From the material below, copy every line that contains the string "fine".

— Provided records —
══════════════════════════════

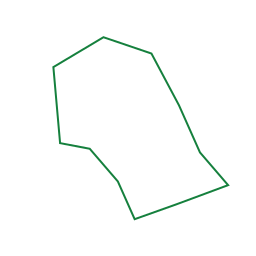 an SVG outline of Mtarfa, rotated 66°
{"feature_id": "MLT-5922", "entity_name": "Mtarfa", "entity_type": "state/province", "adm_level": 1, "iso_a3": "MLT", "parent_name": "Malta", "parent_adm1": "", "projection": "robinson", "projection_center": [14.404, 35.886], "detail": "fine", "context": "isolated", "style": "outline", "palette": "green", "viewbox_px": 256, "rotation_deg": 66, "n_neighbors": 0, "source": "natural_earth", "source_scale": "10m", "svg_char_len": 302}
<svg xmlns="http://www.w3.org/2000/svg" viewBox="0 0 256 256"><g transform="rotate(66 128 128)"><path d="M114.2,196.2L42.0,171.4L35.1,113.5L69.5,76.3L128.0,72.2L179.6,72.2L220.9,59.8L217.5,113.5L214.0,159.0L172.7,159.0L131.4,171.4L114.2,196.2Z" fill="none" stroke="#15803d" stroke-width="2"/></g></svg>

══════════════════════════════

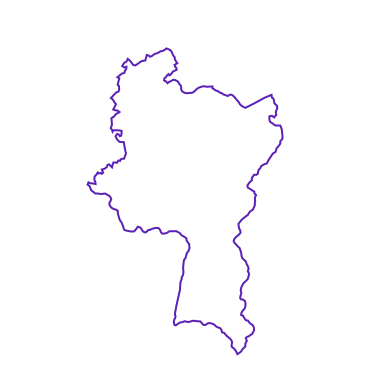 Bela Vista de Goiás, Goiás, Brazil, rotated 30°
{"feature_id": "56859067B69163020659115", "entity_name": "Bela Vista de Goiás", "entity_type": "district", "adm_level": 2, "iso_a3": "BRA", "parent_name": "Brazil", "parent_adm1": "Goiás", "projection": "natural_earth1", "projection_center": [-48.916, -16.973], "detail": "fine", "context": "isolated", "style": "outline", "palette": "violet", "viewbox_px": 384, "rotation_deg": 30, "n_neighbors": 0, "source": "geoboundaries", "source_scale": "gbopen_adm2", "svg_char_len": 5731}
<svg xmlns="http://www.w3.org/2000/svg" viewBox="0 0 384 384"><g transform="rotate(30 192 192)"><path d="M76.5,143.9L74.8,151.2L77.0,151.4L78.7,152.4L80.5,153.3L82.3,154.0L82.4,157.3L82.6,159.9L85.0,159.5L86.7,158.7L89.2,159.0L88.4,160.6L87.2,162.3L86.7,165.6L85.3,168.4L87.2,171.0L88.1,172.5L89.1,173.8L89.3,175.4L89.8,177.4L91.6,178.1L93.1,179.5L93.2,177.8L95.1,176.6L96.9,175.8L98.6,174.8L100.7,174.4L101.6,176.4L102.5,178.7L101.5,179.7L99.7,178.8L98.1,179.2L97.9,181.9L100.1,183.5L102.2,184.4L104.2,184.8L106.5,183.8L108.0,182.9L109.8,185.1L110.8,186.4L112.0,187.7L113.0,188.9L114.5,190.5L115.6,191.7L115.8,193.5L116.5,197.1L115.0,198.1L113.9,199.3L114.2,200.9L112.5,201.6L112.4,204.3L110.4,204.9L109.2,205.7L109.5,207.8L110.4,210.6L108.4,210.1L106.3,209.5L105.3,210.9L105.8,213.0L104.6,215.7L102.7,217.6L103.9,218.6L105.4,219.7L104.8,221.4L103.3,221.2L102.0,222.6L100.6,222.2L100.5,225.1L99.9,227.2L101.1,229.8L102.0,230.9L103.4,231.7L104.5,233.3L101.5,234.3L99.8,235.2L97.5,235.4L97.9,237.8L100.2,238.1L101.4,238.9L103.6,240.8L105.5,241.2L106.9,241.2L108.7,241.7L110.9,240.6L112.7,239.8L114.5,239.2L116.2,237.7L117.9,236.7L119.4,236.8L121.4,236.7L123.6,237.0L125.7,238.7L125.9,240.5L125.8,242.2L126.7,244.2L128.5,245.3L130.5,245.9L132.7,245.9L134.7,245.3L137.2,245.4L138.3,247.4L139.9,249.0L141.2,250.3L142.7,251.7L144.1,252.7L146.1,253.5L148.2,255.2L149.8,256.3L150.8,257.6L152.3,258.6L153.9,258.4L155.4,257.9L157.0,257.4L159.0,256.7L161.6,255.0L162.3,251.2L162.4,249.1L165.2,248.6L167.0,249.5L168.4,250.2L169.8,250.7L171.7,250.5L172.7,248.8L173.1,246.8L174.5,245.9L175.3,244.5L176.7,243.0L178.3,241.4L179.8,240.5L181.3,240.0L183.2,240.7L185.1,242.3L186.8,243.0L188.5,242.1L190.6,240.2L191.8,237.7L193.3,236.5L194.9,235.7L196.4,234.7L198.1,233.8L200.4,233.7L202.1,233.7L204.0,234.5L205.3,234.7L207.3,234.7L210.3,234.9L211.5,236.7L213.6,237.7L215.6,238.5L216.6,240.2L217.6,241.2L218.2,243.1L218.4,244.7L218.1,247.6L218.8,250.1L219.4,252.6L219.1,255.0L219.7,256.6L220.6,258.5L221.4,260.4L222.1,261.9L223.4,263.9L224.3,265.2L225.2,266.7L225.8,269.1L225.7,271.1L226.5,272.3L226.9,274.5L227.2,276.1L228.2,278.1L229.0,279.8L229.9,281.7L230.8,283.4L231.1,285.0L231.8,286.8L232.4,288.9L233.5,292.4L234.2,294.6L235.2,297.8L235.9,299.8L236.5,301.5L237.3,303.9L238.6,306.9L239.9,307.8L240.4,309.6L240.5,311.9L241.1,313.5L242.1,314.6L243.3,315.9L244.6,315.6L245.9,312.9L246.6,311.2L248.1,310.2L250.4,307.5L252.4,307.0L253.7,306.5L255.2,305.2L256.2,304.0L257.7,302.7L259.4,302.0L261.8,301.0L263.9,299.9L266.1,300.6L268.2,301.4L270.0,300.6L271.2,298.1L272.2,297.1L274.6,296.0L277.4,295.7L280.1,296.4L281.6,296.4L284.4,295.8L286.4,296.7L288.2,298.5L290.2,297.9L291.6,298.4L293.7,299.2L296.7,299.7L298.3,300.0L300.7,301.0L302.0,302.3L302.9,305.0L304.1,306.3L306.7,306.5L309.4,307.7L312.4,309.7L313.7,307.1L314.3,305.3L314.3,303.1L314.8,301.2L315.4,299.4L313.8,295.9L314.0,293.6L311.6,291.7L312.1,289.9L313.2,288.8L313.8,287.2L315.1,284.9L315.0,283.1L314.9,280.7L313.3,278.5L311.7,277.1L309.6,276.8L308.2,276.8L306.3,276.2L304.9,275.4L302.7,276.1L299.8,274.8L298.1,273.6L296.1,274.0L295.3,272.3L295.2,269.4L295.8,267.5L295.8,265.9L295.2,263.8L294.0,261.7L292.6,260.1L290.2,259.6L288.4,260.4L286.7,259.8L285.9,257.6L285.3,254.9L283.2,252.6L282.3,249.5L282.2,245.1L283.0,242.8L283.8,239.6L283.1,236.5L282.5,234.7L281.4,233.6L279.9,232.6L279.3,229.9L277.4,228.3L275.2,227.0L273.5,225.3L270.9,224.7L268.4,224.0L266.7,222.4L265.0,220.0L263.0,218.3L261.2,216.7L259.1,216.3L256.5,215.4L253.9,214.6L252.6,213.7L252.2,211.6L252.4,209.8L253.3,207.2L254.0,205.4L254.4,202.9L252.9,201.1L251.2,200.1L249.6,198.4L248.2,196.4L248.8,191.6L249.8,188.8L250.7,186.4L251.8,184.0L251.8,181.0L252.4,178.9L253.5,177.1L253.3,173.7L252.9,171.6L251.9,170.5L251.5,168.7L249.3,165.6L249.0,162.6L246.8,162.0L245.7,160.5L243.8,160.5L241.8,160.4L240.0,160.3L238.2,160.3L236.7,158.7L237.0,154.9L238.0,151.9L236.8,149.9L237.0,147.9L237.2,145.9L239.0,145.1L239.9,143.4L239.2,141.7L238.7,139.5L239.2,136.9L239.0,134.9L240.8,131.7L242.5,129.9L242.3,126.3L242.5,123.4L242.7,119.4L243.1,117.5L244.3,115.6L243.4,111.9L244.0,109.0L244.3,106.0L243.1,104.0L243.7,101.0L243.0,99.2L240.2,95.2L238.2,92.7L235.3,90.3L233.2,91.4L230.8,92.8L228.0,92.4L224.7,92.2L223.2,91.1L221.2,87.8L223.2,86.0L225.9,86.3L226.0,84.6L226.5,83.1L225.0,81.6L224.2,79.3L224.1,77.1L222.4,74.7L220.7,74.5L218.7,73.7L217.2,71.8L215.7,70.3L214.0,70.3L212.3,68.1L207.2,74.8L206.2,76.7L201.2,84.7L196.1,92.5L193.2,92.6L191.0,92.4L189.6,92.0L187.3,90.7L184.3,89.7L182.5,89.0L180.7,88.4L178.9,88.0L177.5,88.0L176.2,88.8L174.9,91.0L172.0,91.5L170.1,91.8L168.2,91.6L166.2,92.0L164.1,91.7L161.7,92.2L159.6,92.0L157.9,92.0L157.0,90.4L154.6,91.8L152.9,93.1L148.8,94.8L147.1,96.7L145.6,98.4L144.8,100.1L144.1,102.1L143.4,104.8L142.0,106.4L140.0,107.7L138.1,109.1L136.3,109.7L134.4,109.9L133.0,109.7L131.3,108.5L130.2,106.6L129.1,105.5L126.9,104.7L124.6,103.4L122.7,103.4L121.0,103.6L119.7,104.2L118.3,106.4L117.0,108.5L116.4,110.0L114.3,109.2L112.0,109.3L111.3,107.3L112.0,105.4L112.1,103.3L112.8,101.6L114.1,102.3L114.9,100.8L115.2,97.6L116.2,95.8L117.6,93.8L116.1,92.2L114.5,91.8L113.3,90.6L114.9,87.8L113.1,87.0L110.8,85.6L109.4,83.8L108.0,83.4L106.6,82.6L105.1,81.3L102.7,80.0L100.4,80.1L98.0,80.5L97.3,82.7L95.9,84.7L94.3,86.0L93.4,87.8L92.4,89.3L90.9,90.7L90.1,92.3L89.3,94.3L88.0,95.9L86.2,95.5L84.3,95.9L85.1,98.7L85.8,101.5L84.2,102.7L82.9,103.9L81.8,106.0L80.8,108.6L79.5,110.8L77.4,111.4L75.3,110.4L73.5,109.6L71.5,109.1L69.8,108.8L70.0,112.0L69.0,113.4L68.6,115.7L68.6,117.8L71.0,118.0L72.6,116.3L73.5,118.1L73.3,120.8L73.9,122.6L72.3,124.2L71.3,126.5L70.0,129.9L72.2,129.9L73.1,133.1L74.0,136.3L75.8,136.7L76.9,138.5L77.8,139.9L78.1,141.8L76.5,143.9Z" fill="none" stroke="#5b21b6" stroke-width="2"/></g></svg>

══════════════════════════════

— Reply —
{"feature_id": "MLT-5922", "entity_name": "Mtarfa", "entity_type": "state/province", "adm_level": 1, "iso_a3": "MLT", "parent_name": "Malta", "parent_adm1": "", "projection": "robinson", "projection_center": [14.404, 35.886], "detail": "fine", "context": "isolated", "style": "outline", "palette": "green", "viewbox_px": 256, "rotation_deg": 66, "n_neighbors": 0, "source": "natural_earth", "source_scale": "10m", "svg_char_len": 302}
{"feature_id": "56859067B69163020659115", "entity_name": "Bela Vista de Goiás", "entity_type": "district", "adm_level": 2, "iso_a3": "BRA", "parent_name": "Brazil", "parent_adm1": "Goiás", "projection": "natural_earth1", "projection_center": [-48.916, -16.973], "detail": "fine", "context": "isolated", "style": "outline", "palette": "violet", "viewbox_px": 384, "rotation_deg": 30, "n_neighbors": 0, "source": "geoboundaries", "source_scale": "gbopen_adm2", "svg_char_len": 5731}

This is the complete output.